Loss of function mutations within KMT2D are a striking feature of the germinal centre lymphomas, with lesions present in 80% of Follicular Lymphoma (FL) and 30% of Diffuse Large B-cell Lymphoma (DLBCL), resulting in decreased H3K4 methylation and altered gene expression. The KDM5 family normally maintains homeostasis through demethylating H3K4me3/2, thus negatively regulating gene expression. We hypothesised that inhibition of KDM5 may re-establish H3K4 methylation and restore the expression of genes repressed upon loss of KMT2D. Using a selective inhibitor of the KDM5 family we were able to increase H3K4me3 levels in DLBCL cell lines, predominantly at gene promoters, ultimately leading to decreased proliferation and cell death in KMT2D mutant cell lines. This appeared to be driven by an increase in the expression of negative regulators of B cell survival pathways, many of which have previously been described as targets of KMT2D and CREBBP, resulting in diminished BCR signalling.
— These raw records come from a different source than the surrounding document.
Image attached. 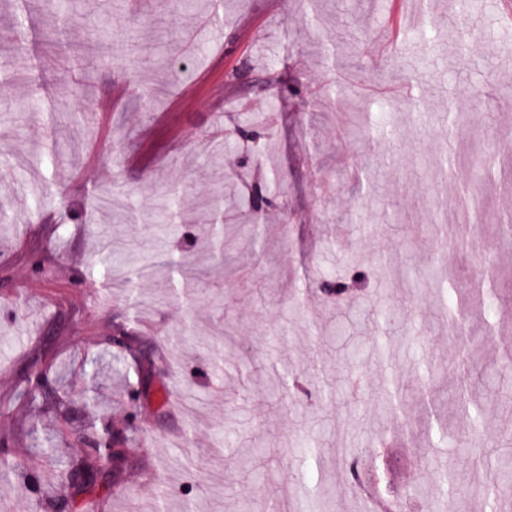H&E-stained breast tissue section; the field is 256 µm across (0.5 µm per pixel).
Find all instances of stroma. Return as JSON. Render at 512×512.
<instances>
[{"label":"stroma","mask_w":512,"mask_h":512,"mask_svg":"<svg viewBox=\"0 0 512 512\" xmlns=\"http://www.w3.org/2000/svg\"><path fill=\"white\" fill-rule=\"evenodd\" d=\"M87 0L60 30L45 0H0V48L17 31L15 80L0 90V430L9 429L16 465L0 512H55L60 491L45 478L77 451L64 441L46 452L38 440L61 424L77 434L89 424L143 430L121 488L77 495L69 512H135L163 501V512H382L364 490H350L339 449L385 452L396 494L421 486L426 512H512V498L488 502L486 473L496 469L512 406L499 391L512 374L470 377L485 415L482 438L461 445L470 424L457 414L462 354L448 342L438 288L447 281L470 298L466 328L473 359L496 366L512 338V242L497 231L512 214V24L498 0H482L480 25L430 0L443 29H423L415 0L405 47L374 51L388 0ZM341 31L351 47L329 55ZM134 43L89 76L67 75L64 62L99 35ZM169 58L168 74L159 66ZM73 100L103 121L66 123L55 170L36 166L47 141L44 102ZM373 113L375 126L352 129L343 115ZM265 150L283 177L275 191ZM233 155L244 197L266 199L263 224L225 202L224 264L212 267L200 233L217 191L203 158ZM494 175L483 183L480 219L467 251L438 252L442 227L471 225L460 181L476 159ZM455 178L439 172L441 164ZM194 195L175 229L150 222L158 196L178 180ZM40 207H33V199ZM141 239L147 252L170 254L202 270L178 293L159 271L116 288L98 267L99 239ZM502 276L504 301L487 330L471 299L476 256ZM362 272L354 299L321 293L325 274ZM398 306L399 322L377 325ZM233 324L251 369L223 361L224 326ZM139 325L144 349L163 350L151 392H144L105 339L115 325ZM363 344L359 360L350 347ZM46 360L41 397L62 415L20 401L34 354ZM97 360L88 395L87 360ZM296 372L300 399L273 402L264 390L283 370ZM404 410L388 407L391 384ZM167 400H160V393ZM266 448L269 480L255 490L237 458ZM322 464L309 474L305 449ZM461 479L456 495L437 490L440 469Z\"/></svg>","instance_id":"obj_1"}]
</instances>
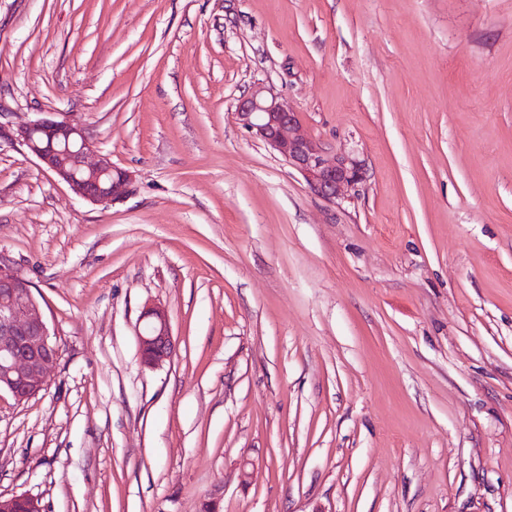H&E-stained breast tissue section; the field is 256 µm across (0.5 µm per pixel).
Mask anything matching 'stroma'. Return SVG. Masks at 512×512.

We also observed decreased BCL2 expression in all examined t(14;18) positive cell lines, alongside changes in other BCL2 family members in sensitive cell lines. KDM5 sensitivity was confirmed to be dependent on the presence of KMT2D mutations by generating de novo KMT2D mutant cell lines and correcting naturally mutant cell lines, which displayed greater and lesser sensitivity to KDM5 inhibition respectively. KDM5 inhibition may therefore be an effective therapeutic strategy for ameliorating KMT2D loss of function mutations in malignancies such as germinal centre lymphomas. H3K4me1/H3K4me3 ChIP-seq and RNA-seq were performed in parental WSU-DLCL2 cells, and isogenic KMT2D -/+ mutant generated by CRISPR, treated with DMSO or 1uM KDM5-inh1 for 72h (n=3).